In Content Translation, a system of limits encourage users to review the initial translations.
The current system makes a decision (prevent publishing, warn or add to a tracking category) based on several factors including the total percentage of unmodified contents in the translation, the number of problematic paragraphs, whether those were marked as reviewed and whether the user had translations deleted in the previous month.
Making the decisions based on the number of paragraphs seems to introduce some problems. For example, longer articles are more likely to include content that can generate false positives such as math formulas (T245827). However, short articles can have a higher percentage of unedited machine translation.
This ticket proposes to simplify the system of limits so that the decision is made based on the overall percentage of unmodified content, with adjustments to make such global limit more or less strict.
Proposed approach
The limits are based on two parameters that can be adjusted for each community (ideally exposed through community configuration for them to adjust):
- Limit (L): 95% by default, indicates how much unedited machine translation is allowed to be published.
- Flexibility (F): 10% by default, indicates the percentage points that the limit can be adjusted to make it more strict/relaxed when needed.
The limit system rules are based on the overall percentage of unedited machine translation (MT):
- If MT > L: Publishing is prevented. By default, this means users can publish translations with less than 95% of unedited machine translation.
- If MT> L - F: A warning is shown and the published translation is tagged for the community to review. By default, this means users trying to publish a translation with 85% to 95% of unedited machine translation will be able to publish their translation but will get a warning to review it.
- If the user has a translation deleted in the last 30 days, publishing is prevented. With the default values, this means that a user with a previously deleted translation will only be able to publish translations with less than 85% of MT during a month (after it, the usual 95% limit will apply).

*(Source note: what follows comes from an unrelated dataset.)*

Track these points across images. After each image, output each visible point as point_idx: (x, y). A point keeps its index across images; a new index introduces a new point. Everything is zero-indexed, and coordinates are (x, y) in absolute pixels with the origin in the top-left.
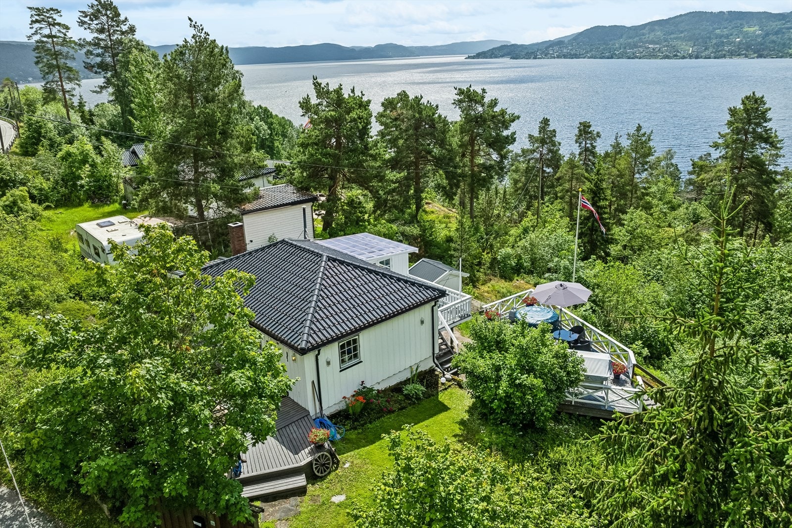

Given that historically problematic events such as contests have a duration that does not tend to exceed a month, making the limit strict
For paragraphs
The limits are calculated for the whole translation. Information at a paragraph level is used for user guidance and incorporating their feedback.
- For each paragraph warnings are shown when the unedited machine translation is considered high as a guidance for the user about which paragraphs they may need to edit to improve the overall percentage for the article.
- Paragraph warnings include an option to indicate the user already reviewed the translation, which allow to compensate for cases where the machine translation is very good. In such cases an additional percentage will be considered as modified.
So, for each paragraph:
- If MT> L - F: A warning is shown. A warning is shown to indicate that the paragraph contains too much unedited machine translation. By default, when the paragraph contains over 85% of unedited machine translation.
- If the user marks the warning as resolved, the paragraph MT will be computed as (MT - ½F). This only applies to users without a deleted translation during the last 30 days. For example, a user marking a paragraph with 90% of unedited machine translation as resolved, the paragraph will be considered as having 85% of unedited machine translation instead (90% - ½*10%).
This system is expected to be easier to communicate (we can show which is the percentage to reach to be able to publish, and the paragraphs that can be edited), account for false positives (letting users confirm when translation is good) and preventing abuse (catching one problematic translation will require additional editing for the user during a limited period of time). Combined with limiting the pace of article creations (T331023), this approach can also help with low quality spikes that have resulted in some cases due to contests and events.